A DAY centre for adults with learning disabilities is set to be offloaded by a council despite a near year-long battle to save it. 

Campaigners had hoped to reopen the Tudor Centre in Abergavenny, but councillors are now being recommended to declare it “surplus to requirements” with alternative bases for the My Day, My Life service set to be approved. 

The campaign to save the day centre in Tudor Street was launched after Monmouthshire County Council’s Labour-led cabinet announced – without consultation – in November last year its intention to permanently close the building that hadn’t reopened since the first Covid lockdown in 2020, and sell the site for social housing. 

The council’s social services department had dismissed day centres as an outdated concept and the decision was taken despite an ongoing review of the My Day, My Life support service for adults with learning disabilities. 

In January council leader Mary Ann Brocklesby apologised for announcing the closure without consultation, after the closure was put on hold, and in April the review into the My Day, My Life service recommended those using the service should have use of a building. 

The council cabinet accepted the 10 recommendations of the review in full in July and began shortlisting potential bases for the service, which operates in north and central Monmouthshire, in Abergavenny and Monmouth. 

The Tudor Centre was shortlisted but a report for the cabinet is recommending it names the Melville Centre as the Abergavenny base, and the Overmonnow Family Learning Centre as the Monmouth hub. 

Works to both buildings to ensure they are accessible will take between eight and 12 weeks, with the possibility, according to a cabinet report, that a “small number of individuals” may not be able to use the bases “fully or at all” until completed.

Last month a bid by the Conservative group to force the council to reopen the Tudor Centre in the interim period was rejected by the full council. At that meeting it was said talks have been held with campaigners who wanted the centre to reopen about the possibility of them taking responsibility for it. 

The cabinet is being recommended to approve a “full options appraisal” to determine the future use of the Tudor Street building within a set time to allow “interested parties the opportunity to come forward”. 

The report by the council’s social services chief officer Jane Rodgers states the Tudor Centre would have required the council to find an extra £23,166 a year to support its running costs but there is no such additional spending from using the Melville as an existing management agreement means all rental income is transferred to the council which is already responsible for its utility costs.

Work order – Copy the passage of the Tudor Centre report from "In January council" to "the Monmouth hub.", swapping "cabinet" for "executive" wherever it occurs.

Source data –
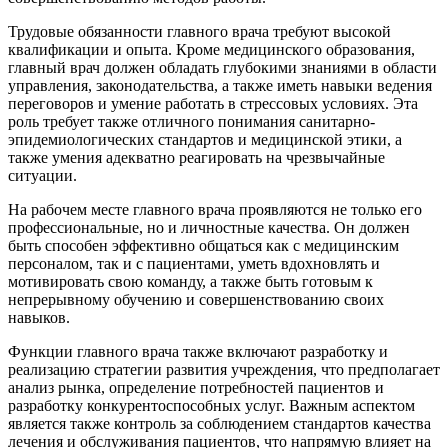
Трудовые обязанности главного врача требуют высокой
квалификации и опыта. Кроме медицинского образования,
главный врач должен обладать глубокими знаниями в области
управления, законодательства, а также иметь навыки ведения
переговоров и умение работать в стрессовых условиях. Эта
роль требует также отличного понимания санитарно-
эпидемиологических стандартов и медицинской этики, а
также умения адекватно реагировать на чрезвычайные
ситуации.
На рабочем месте главного врача проявляются не только его
профессиональные, но и личностные качества. Он должен
быть способен эффективно общаться как с медицинским
персоналом, так и с пациентами, уметь вдохновлять и
мотивировать свою команду, а также быть готовым к
непрерывному обучению и совершенствованию своих
навыков.
Функции главного врача также включают разработку и
реализацию стратегии развития учреждения, что предполагает
анализ рынка, определение потребностей пациентов и
разработку конкурентоспособных услуг. Важным аспектом
является также контроль за соблюдением стандартов качества
лечения и обслуживания пациентов, что напрямую влияет на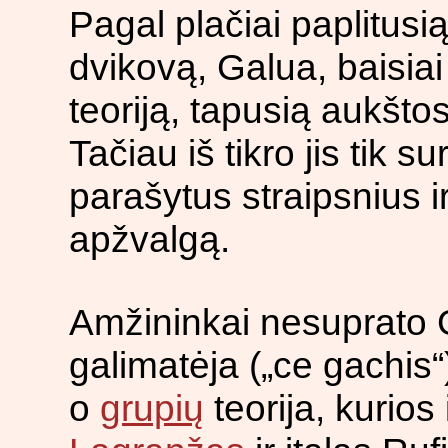
Pagal plačiai paplitusi
dvikovą, Galua, baisi
teoriją, tapusią aukšto
Tačiau iš tikro jis tik 
parašytus straipsnius i
apžvalgą.
Amžininkai nesuprato G
galimatėja („ce gachis“
o
grupių
teorija, kurio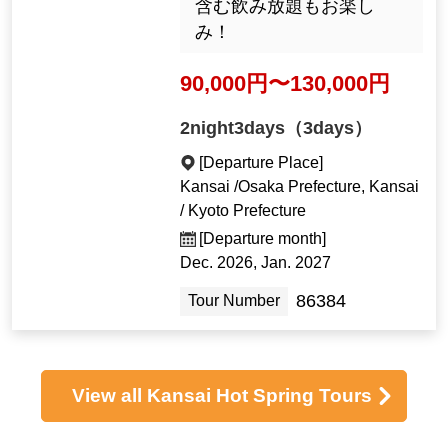
含む飲み放題もお楽し
み！
90,000円〜130,000円
2night3days（3days）
[Departure Place]
Kansai /Osaka Prefecture, Kansai
/ Kyoto Prefecture
[Departure month]
Dec. 2026, Jan. 2027
86384
Tour Number
View all Kansai Hot Spring Tours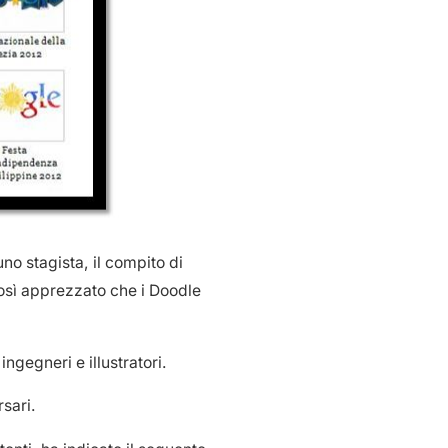
o stagista, il compito di
così apprezzato che i Doodle
ngegneri e illustratori.
sari.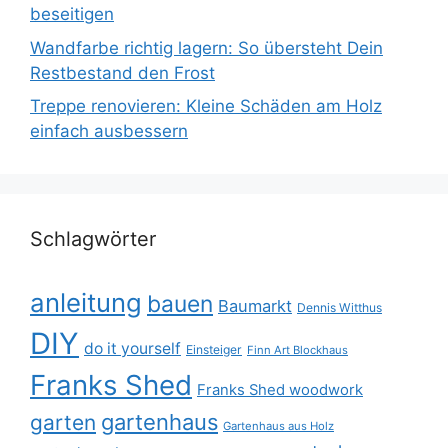
beseitigen
Wandfarbe richtig lagern: So übersteht Dein
Restbestand den Frost
Treppe renovieren: Kleine Schäden am Holz
einfach ausbessern
Schlagwörter
anleitung
bauen
Baumarkt
Dennis Witthus
DIY
do it yourself
Einsteiger
Finn Art Blockhaus
Franks Shed
Franks Shed woodwork
gartenhaus
garten
Gartenhaus aus Holz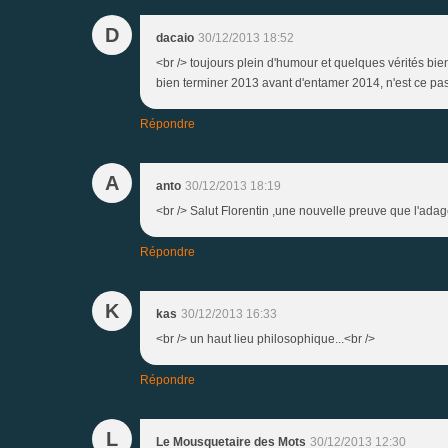
D
dacaio
30/12/2013 18:52
<br /> toujours plein d'humour et quelques vérités bien
bien terminer 2013 avant d'entamer 2014, n'est ce pas ?
Répondre
A
anto
30/12/2013 18:19
<br /> Salut Florentin ,une nouvelle preuve que l'adage 
Répondre
K
kas
30/12/2013 16:33
<br /> un haut lieu philosophique...<br />
Répondre
L
Le Mousquetaire des Mots
30/12/2013 12:30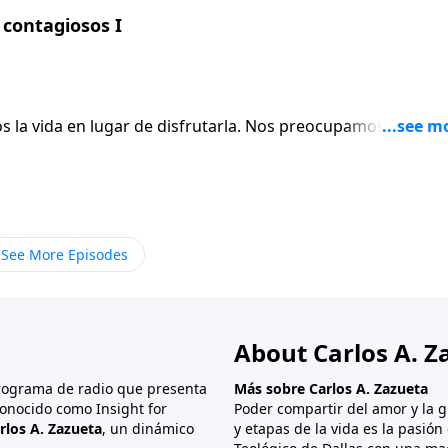
contagiosos I
ugar de disfrutarla. Nos preocupamos por las
rnos cuenta, empezamos a llevar cargas que no necesitamos.
s dara esperanza y consejo.
See More Episodes
About Carlos A. Z
programa de radio que presenta
Más sobre Carlos A. Zazueta
onocido como Insight for
Poder compartir del amor y la g
rlos A. Zazueta
, un dinámico
y etapas de la vida es la pasió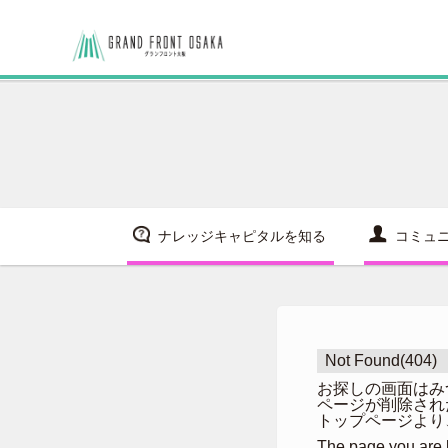
ナレッジキャピタルを知る
コミュ
Not Found(404)
お探しの画面はみ
ページが削除され
トップページより
The page you are l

Exercise answer –
In January council leader Mary Ann Brocklesby apologised for announcing the closure without consultation, after the closure was put on hold, and in April the review into the My Day, My Life service recommended those using the service should have use of a building. 

The council executive accepted the 10 recommendations of the review in full in July and began shortlisting potential bases for the service, which operates in north and central Monmouthshire, in Abergavenny and Monmouth. 

The Tudor Centre was shortlisted but a report for the executive is recommending it names the Melville Centre as the Abergavenny base, and the Overmonnow Family Learning Centre as the Monmouth hub.